A SHARED BRAIN FOR PEOPLE AND SOCIETY

ESG Mapper: Doing Well by Doing Good Consistently

Mission Statement


Our mission is to develop a user-friendly tool that filters out and labels the Environmental, Social, and Governance (ESG) statements from any PDF documents according to the Sustainability and Accounting Standards Board (SASB) materiality framework. In order to do so, we fine-tuned BERT models into a text filter to identify ESG-relevant texts, followed by SASB classifications at two levels (parent and child labels). The users will enjoy our tool directly on a web-based user interface (UI) that allows users to upload any PDF inputs, read a summary of SASB topics from the text, and view the distribution of SASB-labeled texts.

The Problem


Environmental, social, and governance (ESG) is a set of aspects, considered when investing in companies, that recommends taking environmental issues, social issues, and corporate governance issues into account. While there is a rising network of ESG ratings, they are inconsistent across reporting standards, rating agencies, and governance bodies. Recently, after examining six well-known ESG ratings, The Aggregation Confusion Project at MIT found that the scores of these ratings on the same companies often diverged. The major contributor to this problem is the Jingle-Jangle Fallacy, a term often used in information science (e.g., Larsen & Bong, 2016; Song et al., 2021) to describe the inconsistent use of terminologies and measurements across domains of information and knowledge. Specifically, the definitions and measures adopted by different ratings differ significantly and how they relate to each other remains quite unclear.

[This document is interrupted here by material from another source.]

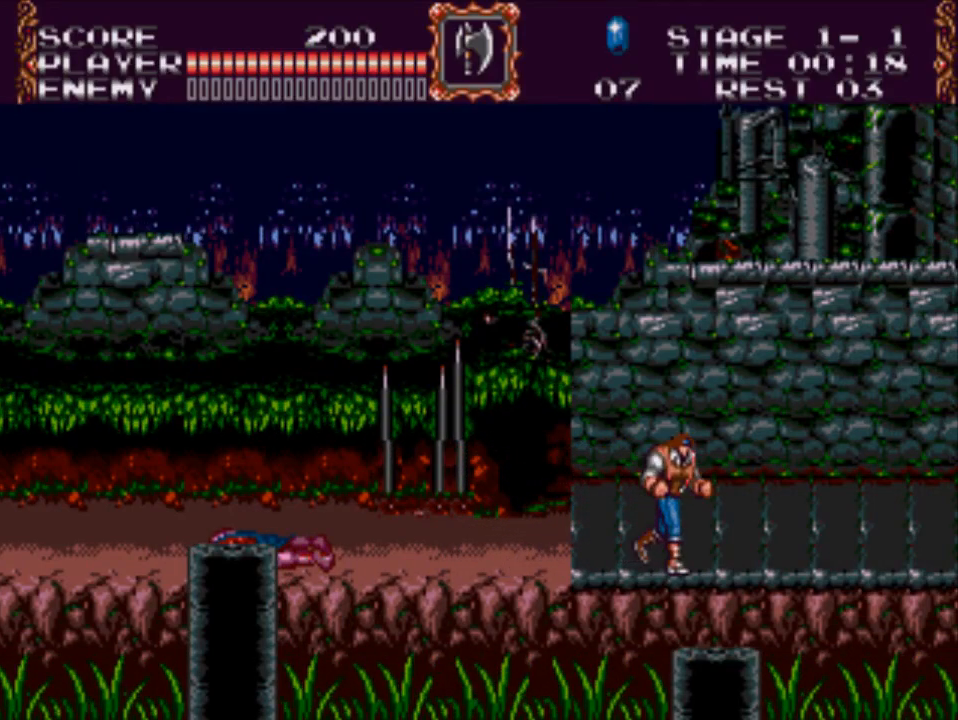
{"buttons": ["DPAD_RIGHT"], "events": []}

The Jingle-Jangle Fallacy in the ESG rating industry is problematic for a few reasons.

First, it makes it difficult if not impossible to compare ratings across standards. As a consequence, it leaves companies much leeway for questionable practices to selectively report some measures from a rating in favor of their position and hide others where firms may be at a disadvantage. Second, it makes it costly for analysts to compare and synthesize the findings about the impact of ESG dimensions, from trade-offs among stakeholder interests to long-term economic value.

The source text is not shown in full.